With two public school teachers for parents, I’ve been brought up to believe in (or at least, stand for) the public education system. It’s been hammered into me that you’ll always get out as much as you put in, and that your education is only as good as you’re willing to make it. I think I’ve lived by that fairly truly.

But at Tomaree Public School, and at Newcastle University, I didn’t have internationally renowned, world-class industry leaders teaching me. And my classmates have never been as carefully selected. There were several times during my degree where I seriously debated either dropping out or switching programs, because I couldn’t see where graphic design would take me (or I wasn’t excited by what I was taught). If Lita Talarico had been there, encouraging me to see the endless possibilities, there’d have been no doubt in my mind. If James Clough had taught me in second year, I’d have made ten fonts by now!

Which is not at all to dismiss my education! I’m still a firm believer in hard work paying off, and I’m grateful for what I’ve had so far. It’s just that I’ve never had access to such incredible resources and contacts before, and I feel like I flourished!

Not only that, but I’m now part of this incredible international community of peers and educators. Lita always emphasized the importance of that, having a community of like-minded colleagues. I live worlds away from most of the people I met and befriended on this course, but I know that we will remain good friends. Who knows, we may even be workmates one day. A girl can dream!

Lita and Steve (the Co-Chairs of SVA MFA Design) gave a presentation together in the first week to Sapienza University design students. The presentation looked solely at SVA’s Masters program. I had heard about it, but I didn’t know just how enriching that education program was. The MFA is pitched as “Designer as Entrepreneur”, so graduates are taught not just to be designers, but to be writers, business people, artists, orators, directors, communicators, revolutionaries… I was so inspired, sitting there listening to them, and that was just the course outline!

I had one lecturer at university that liked to talk rhetoric and would try to excite people about aspiring to great heights. For the most part though, the rest were just prepping us to be mac-jockeys. At SVA, the focus always seems primarily on ideas. What good ideas have you got? What ideas can we work on together? Where can these ideas take you? How will these ideas help people?

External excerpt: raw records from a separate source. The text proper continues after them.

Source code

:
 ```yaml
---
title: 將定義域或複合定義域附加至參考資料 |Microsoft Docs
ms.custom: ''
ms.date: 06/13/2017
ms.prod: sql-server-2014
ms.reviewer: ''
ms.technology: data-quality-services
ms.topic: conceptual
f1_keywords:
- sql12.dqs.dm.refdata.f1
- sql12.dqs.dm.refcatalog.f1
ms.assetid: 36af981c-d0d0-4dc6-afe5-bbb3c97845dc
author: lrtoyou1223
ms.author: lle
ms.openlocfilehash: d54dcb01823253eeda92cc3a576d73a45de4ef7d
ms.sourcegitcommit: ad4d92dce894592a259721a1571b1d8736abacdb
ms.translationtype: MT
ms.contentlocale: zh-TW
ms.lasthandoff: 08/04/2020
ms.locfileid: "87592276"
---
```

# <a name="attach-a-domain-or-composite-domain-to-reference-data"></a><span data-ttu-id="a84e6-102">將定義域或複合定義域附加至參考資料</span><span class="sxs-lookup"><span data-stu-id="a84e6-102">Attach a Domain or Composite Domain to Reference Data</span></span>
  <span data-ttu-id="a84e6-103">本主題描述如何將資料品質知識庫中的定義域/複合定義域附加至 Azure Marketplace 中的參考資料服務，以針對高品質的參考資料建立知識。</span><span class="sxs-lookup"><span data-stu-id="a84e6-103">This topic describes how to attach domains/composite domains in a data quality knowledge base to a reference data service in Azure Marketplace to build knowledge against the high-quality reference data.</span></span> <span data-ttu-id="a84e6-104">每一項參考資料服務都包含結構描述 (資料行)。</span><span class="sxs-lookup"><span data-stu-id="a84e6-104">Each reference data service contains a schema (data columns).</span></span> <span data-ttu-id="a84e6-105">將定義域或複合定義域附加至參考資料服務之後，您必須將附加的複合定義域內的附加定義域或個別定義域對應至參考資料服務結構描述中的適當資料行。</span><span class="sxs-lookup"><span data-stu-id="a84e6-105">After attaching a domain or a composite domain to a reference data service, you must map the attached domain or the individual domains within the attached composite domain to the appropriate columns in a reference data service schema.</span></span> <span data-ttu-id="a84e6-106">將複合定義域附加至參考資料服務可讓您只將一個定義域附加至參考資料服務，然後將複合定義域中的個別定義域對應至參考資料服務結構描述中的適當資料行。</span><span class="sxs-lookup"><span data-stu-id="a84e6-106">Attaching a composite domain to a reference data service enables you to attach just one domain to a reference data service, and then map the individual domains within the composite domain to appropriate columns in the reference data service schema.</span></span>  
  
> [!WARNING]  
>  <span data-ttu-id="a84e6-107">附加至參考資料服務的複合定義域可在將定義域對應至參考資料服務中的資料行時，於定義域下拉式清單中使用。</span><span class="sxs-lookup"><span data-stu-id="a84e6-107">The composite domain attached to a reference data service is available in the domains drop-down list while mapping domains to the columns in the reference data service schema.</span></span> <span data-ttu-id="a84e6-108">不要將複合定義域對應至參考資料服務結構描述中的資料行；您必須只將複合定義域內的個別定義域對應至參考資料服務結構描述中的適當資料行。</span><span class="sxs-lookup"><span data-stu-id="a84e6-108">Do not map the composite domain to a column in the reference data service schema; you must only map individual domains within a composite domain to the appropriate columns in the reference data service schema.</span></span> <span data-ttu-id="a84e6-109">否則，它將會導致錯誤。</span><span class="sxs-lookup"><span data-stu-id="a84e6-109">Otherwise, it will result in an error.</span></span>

We’d talk altogether in class about our project proposals, and Steve, Lita and Louise would all ask people “but where is the surprise in that idea?”. I’d never even considered that. Of course there should be a surprise! Of course design should be wonderfully unexpected.

When asking James about layout ideas, he without hesitation directed me to pursue the most unconventional look. Of course it should challenge! Of course there should be tension and delight at play in the page.

I’m usually pretty good (or bad, depending on how you look at it) at romanticizing notions, and getting overly sentimental or passionate about things. I feel like I should have been able to arrive at the “design can be anything you make it” conclusion a long time ago. Actually, I think I did, but I just had trouble realizing it. The huge variety and high quality of work produced by my peers at this SVA workshop made me really see that. We had only two weeks. As Tim said, deadlines force creativity. In our individual pressure-cookers, we all managed to serve up some pretty impressive work. Everything from apps to charity campaigns to fonts.

Design can be anything, and designers can do anything! Well, maybe not brain surgery, but I’m sure there’s a designer out there who somehow (either through graphic design, product design, communication, etc.) managed to make brain surgery easier…

I loved my two weeks learning typography and graphic design with my design heroes in Rome. I feel more inspired than ever before. I so hope that somewhere in my future our paths cross again, because I’m sure it could only be even more enriching. I’d wholeheartedly encourage anyone in a related field to pursue something like this, because it really does change your life.